膵臓の手術の後や、膵臓周囲の臓器の手術の後の合併症の一つに、膵液瘻(すいえきろう、膵瘻(すいろう)と呼ばれることもあり。
英語では「pancreatic fistula」)があります。
今回は、膵液瘻について、
- 膵液瘻とは?
- 膵液瘻の定義
- 膵液瘻の症状
- 膵液瘻の治療
- 膵液瘻の看護のポイント
についてイラスト(図)や実際のCT画像を交えながらまとめました。
膵液瘻とは?
膵液瘻とは、膵臓そのものの手術や、胃など膵臓周囲の臓器の手術の際に、膵臓の損傷部から膵液が持続的に周囲に漏れてしまう病態を言います。
胃癌などの隣接する臓器の手術で、膵液瘻が起こってしまう原因としては、
- リンパ節郭清
- 膵臓の授動
などが挙げられます。
膵液瘻の定義は?
膵液瘻の定義は、膵癌の場合、
- 術後3日以降にドレーン排液中のアミラーゼの値が血清アミラーゼ値の3倍以上を示す場合を膵液瘻という(Surgery 138:8-13,2005)。
とされています。
胃癌の手術の場合には、膵癌のような定義はなく、ドレーンからの排液の量や性状、さらには持続する日数などから診断されます。
(ただし、この定義は治療に直結するものではなく、問題点も指摘されています。
今後、定義の見直しなどが必要と考えられてもいます。
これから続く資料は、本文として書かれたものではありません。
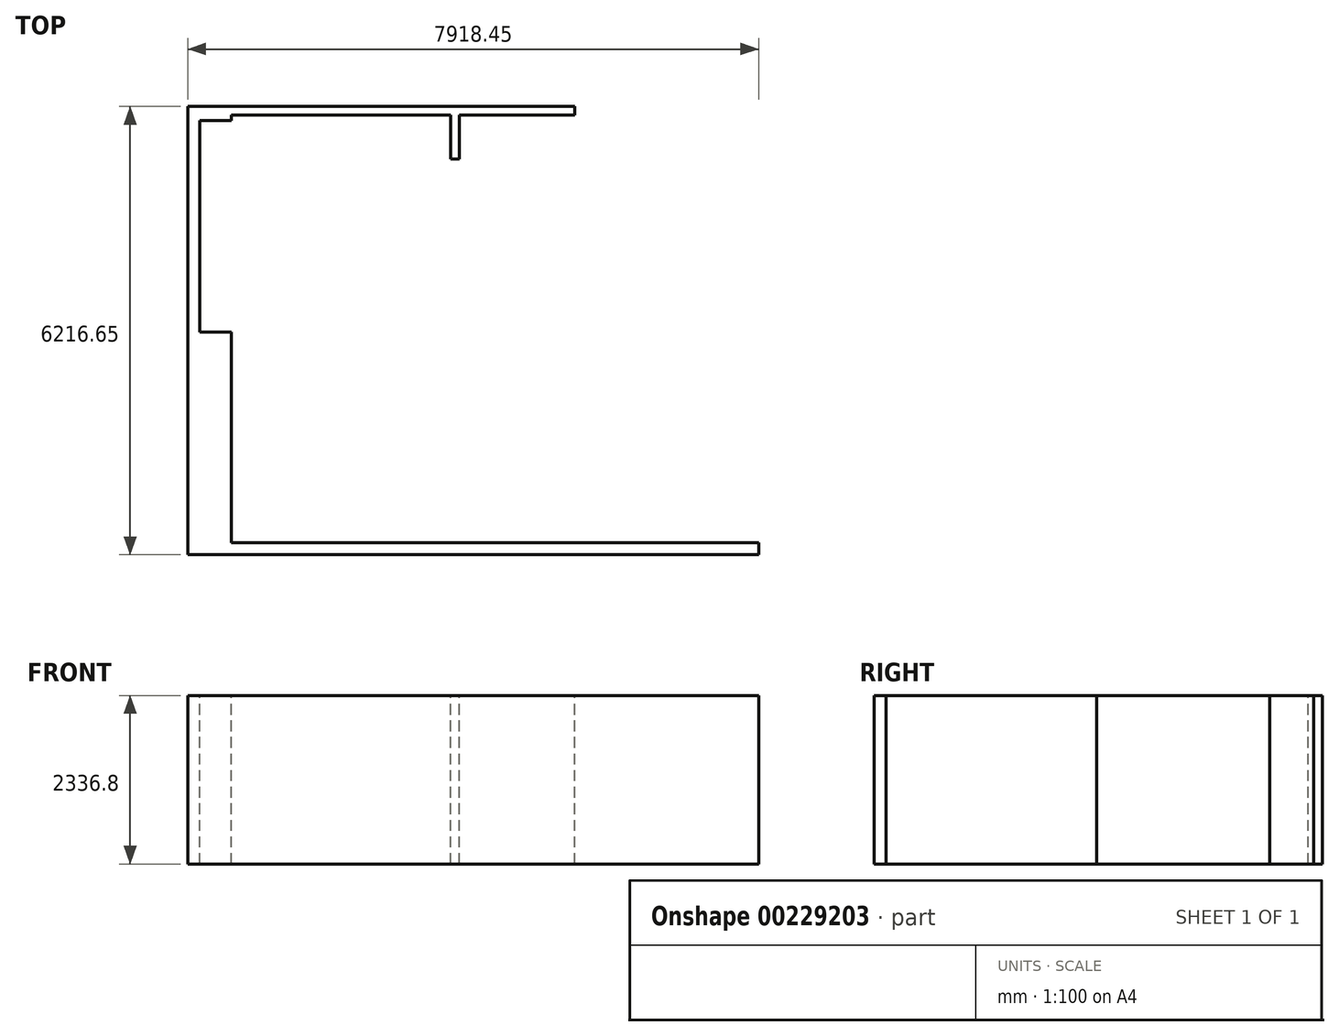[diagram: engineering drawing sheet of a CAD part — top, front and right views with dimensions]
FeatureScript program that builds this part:
annotation { "Feature Type Name" : "Feature", "Feature Type Description" : "" }
export const myFeature = defineFeature(function(context is Context, id is Id, definition is map)
    precondition{}
    {
        {
            var Q0;
            Q0=qCreatedBy(makeId("Top.planeOp"),FACE);
            var sketch = newSketch(context, id + "F0", { "sketchPlane" : qUnion([Q0])});
            skLineSegment(sketch, "E0", {"start": v(0, 0) * mm, "end": v(0, 2921) * mm});
            skLineSegment(sketch, "E1", {"start": v(0, 2921) * mm, "end": v(-438.15, 2921) * mm});
            skLineSegment(sketch, "E2", {"start": v(-438.15, 2921) * mm, "end": v(-438.15, 5854.7) * mm});
            skLineSegment(sketch, "E3", {"start": v(-438.15, 5854.7) * mm, "end": v(0, 5854.7) * mm});
            skLineSegment(sketch, "E4", {"start": v(0, 5854.7) * mm, "end": v(0, 5930.9) * mm});
            skLineSegment(sketch, "E5", {"start": v(0, 5930.9) * mm, "end": v(3041.65, 5930.9) * mm});
            skLineSegment(sketch, "E6", {"start": v(3041.65, 5930.9) * mm, "end": v(3041.65, 5321.3) * mm});
            skLineSegment(sketch, "E7", {"start": v(3041.65, 5321.3) * mm, "end": v(3162.3, 5321.3) * mm});
            skLineSegment(sketch, "E8", {"start": v(3162.3, 5321.3) * mm, "end": v(3162.3, 5930.9) * mm});
            skLineSegment(sketch, "E9", {"start": v(3162.3, 5930.9) * mm, "end": v(4762.5, 5930.9) * mm});
            skLineSegment(sketch, "E10", {"start": v(4762.5, 5930.9) * mm, "end": v(4762.5, 6051.55) * mm});
            skLineSegment(sketch, "E11", {"start": v(4762.5, 6051.55) * mm, "end": v(0, 6051.55) * mm});
            skLineSegment(sketch, "E12", {"start": v(0, 6051.55) * mm, "end": v(-603.25, 6051.55) * mm});
            skLineSegment(sketch, "E13", {"start": v(-603.25, 6051.55) * mm, "end": v(-603.25, -165.1) * mm});
            skLineSegment(sketch, "E14", {"start": v(-603.25, -165.1) * mm, "end": v(7315.2, -165.1) * mm});
            skLineSegment(sketch, "E15", {"start": v(7315.2, -165.1) * mm, "end": v(7315.2, 0) * mm});
            skLineSegment(sketch, "E16", {"start": v(7315.2, 0) * mm, "end": v(0, 0) * mm});
            skSolve(sketch);
        }
        {
            var Q0;
            Q0=makeQuery(id+"F0.imprint","IMPRINT",FACE,{"disambiguationData":[TD([[makeQuery(id+"F0.imprint","IMPRINT",EDGE,{"derivedFrom":sQuery(id+"F0.wireOp",EDGE,"E0")}),1.0]])]});
            extrude(context, id + "F1", {"entities" : qUnion([Q0]), "oppositeDirection" : true, "depth" : 2336.8 * mm});
        }
    });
)
膵液瘻の症状は?
なぜ膵液が漏れてしまうことがまずいのでしょうか?
実は膵液は、タンパク質や脂肪、糖を分解する消化酵素を含んでいます。
つまり、イメージとしては周囲の臓器を「溶かしてしまう」というものです。
ですので、それが膵臓の周囲や腹腔内に漏れてしまうと、腹膜炎や膿瘍形成の原因となります。
その場合、腹痛や発熱などの症状が起こります。
また、手術の吻合部に膵液が触れると縫合不全を起こしたり、動脈に膵液が触れると、仮性動脈瘤を作ることがあり、その場合は破裂が起こると大出血を起こして命に関わることがあります。
膵液瘻の診断は?
膵液瘻の診断には、先ほどの膵液瘻の定義を満たすドレーン排液の性状を確認するほか、どの程度広がっているのかを見るためにCT検査が撮影されることがあります。
CTではどこに液体が貯留しているのかに加えて、造影剤を用いることにより液体辺縁に造影効果を認める場合は膿瘍化していることの診断も可能となります。
症例 50歳代 男性 膵内分泌腫瘍
膵体部の神経内分泌腫瘍に対して腫瘍核出術が施行されました。
術後のCTでは、核出部から周囲に連続する液体貯留を認めており、膵液瘻と診断されました。
液体の辺縁には明らかな造影効果は認めておらず、この時点では膿瘍形成は認めていないと診断されました。
膵液瘻の治療は?
膵液瘻の治療は、量が少ない場合は経過観察で消失することもありますが、多い場合には漏れた膵液を回収しなければなりません。
手術後に入っているドレーンが漏れた膵液の近くにあれば、そこからの回収を待ちます。
膵液の近くになければ、エコーガイド下やCTガイド下でドレーンチューブを留置するドレナージ術を行います。
場合によっては、再度これらの膵液瘻を除去する目的で手術されることもあります。
膵液瘻の看護のポイント(観察項目)は?
看護のポイント(観察項目)としては、
- ドレーン排液の色調、性状
- 腹痛などの症状の有無
- 炎症反応の増加の有無
- 貧血の進行の有無
と言ったことをチェックすることです。
特にドレーン排液では、
- 胆汁が混じる→淡黄色
- 膵臓周囲の組織を溶かす(融解)→赤ワイン色
となることがあるので、色調の変化をチェックすることは重要です。
また、膵液瘻の定義にもあるように排液のアミラーゼの値は診断、治療効果判定にも重要となります。
詳しくはこちら→胆汁漏の定義は?看護で注意すべきドレーンのポイントは?
まとめ
- 膵液瘻は膵臓や周囲の臓器の手術の際に膵管を傷つけることにより漏れる膵液。
- 膵液は消化酵素であり、周囲の臓器を溶かす恐れがある。
- そのため治療では漏れた膵液をドレーンチューブで回収する必要がある。
- 看護のポイントは、ドレーン排液の色や性状が重要。
今回は膵液瘻についてまとめました。
膵臓や、胃がんの手術の後に、ドレーン排液がおかしいと思った場合や、腹痛などの症状が続く場合には、膵液瘻の可能性を考えることが重要です。